|
|
|
|
|
by ComputerGuru
2307 days ago
|
|
Honestly they’re being super mathematical about it but it’s really nothing fancy at all. SHA is designed to be used like this, CloudFlare hasn’t done anything remotely ingenious (and I wouldn’t mind except they go out of their way to talk about how much better their fancy new algorithm is compared to other multi-set intersection theories). E.g. 512-bit SHA-2 and SHA-3 may be truncated at 128 or 256 bits if that’s all the entropy you need (and you don’t need to be compatible with the formal SHA2/SHA3-512/256 spec). Here, CloudFlare is truncating to an intentionally low entropy of just 20 bits, not to reduce the security but rather to intentionally increase the collisions.
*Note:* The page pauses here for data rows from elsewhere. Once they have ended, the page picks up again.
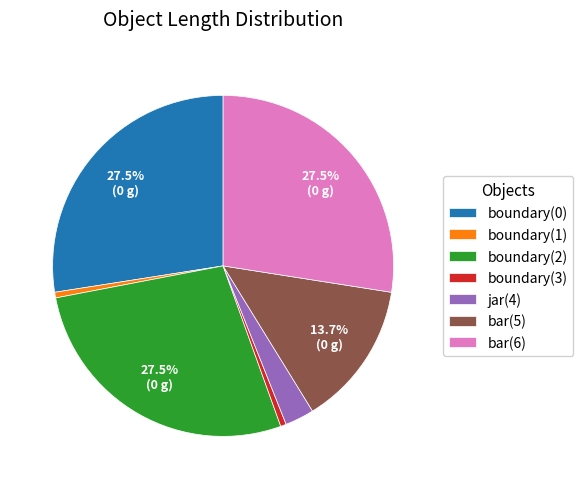

Which has a higher value, boundary(0) or jar(4)?

boundary(0)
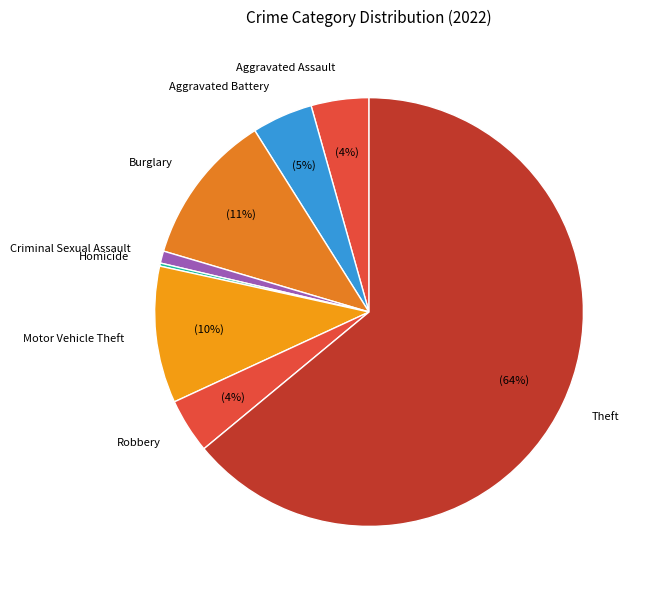

What is the ratio of the value at Robbery to the value at Burglary?

0.4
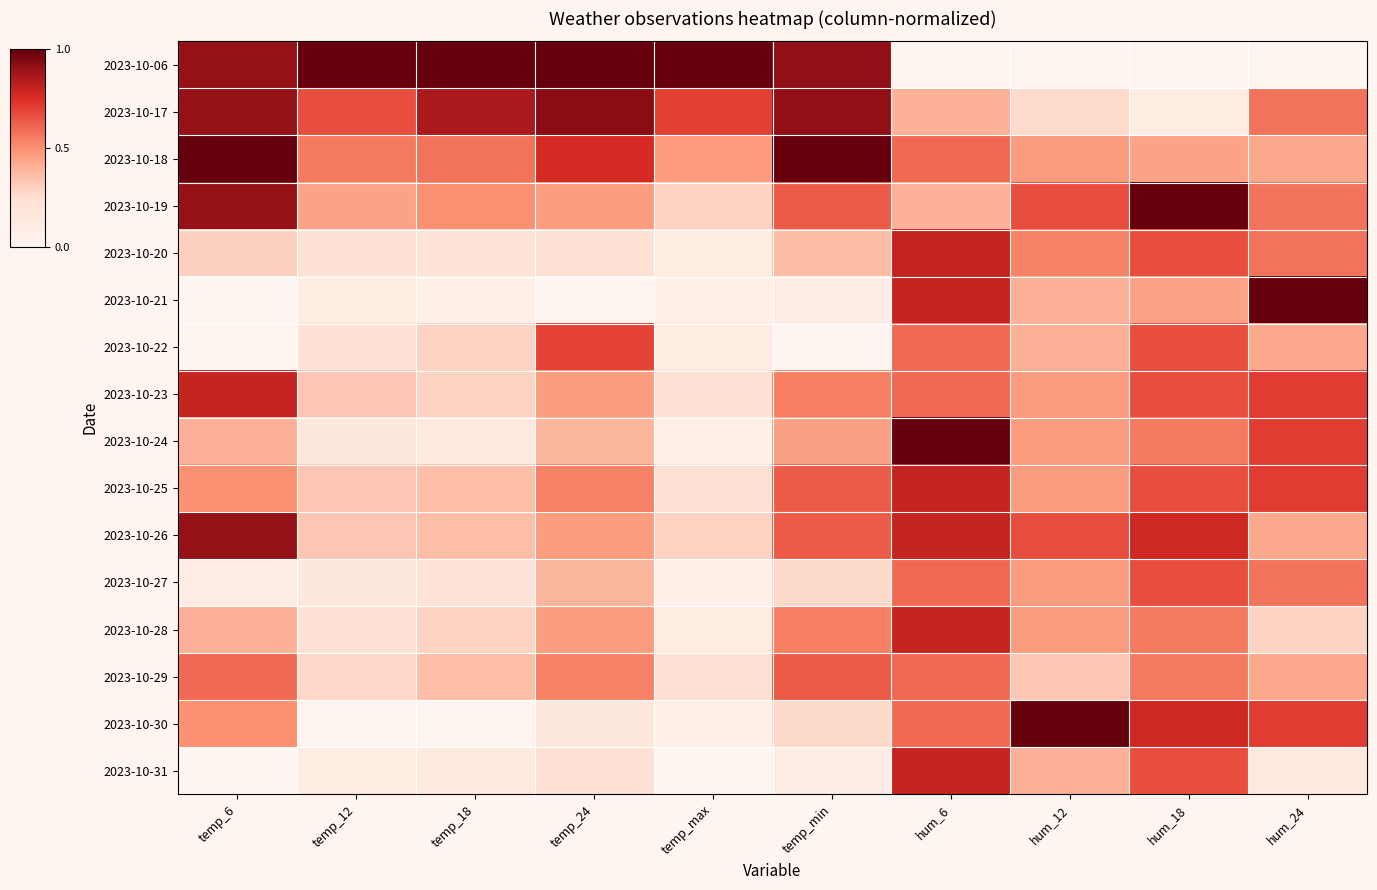

Between temp_min and temp_max, which is larger?

temp_max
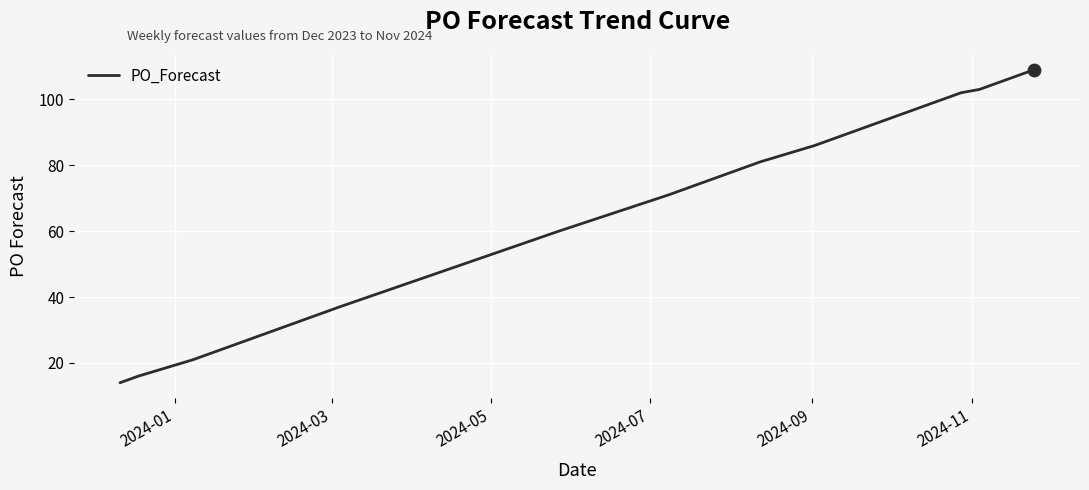

What is the maximum value shown in the chart?

109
It’s ultimately just a glorified hash table and as any CS student can tell you, the bucket size is just a function of the hash size (v1 of the api: 128-bit hash, v2 of the api: 20-bit hash). (I don’t like pretension.) |
|
I bet most people who haven't thought about it beforehand or heard the solution, would fail an interview question as "So, we have a database of 100s Million passwords and we want the user to check if his password is inside; without the user actually sending his password.. or his hash; without us outright revealing all our passwords/hashes to the user."
Their solution is a pretty good tradeoff imho.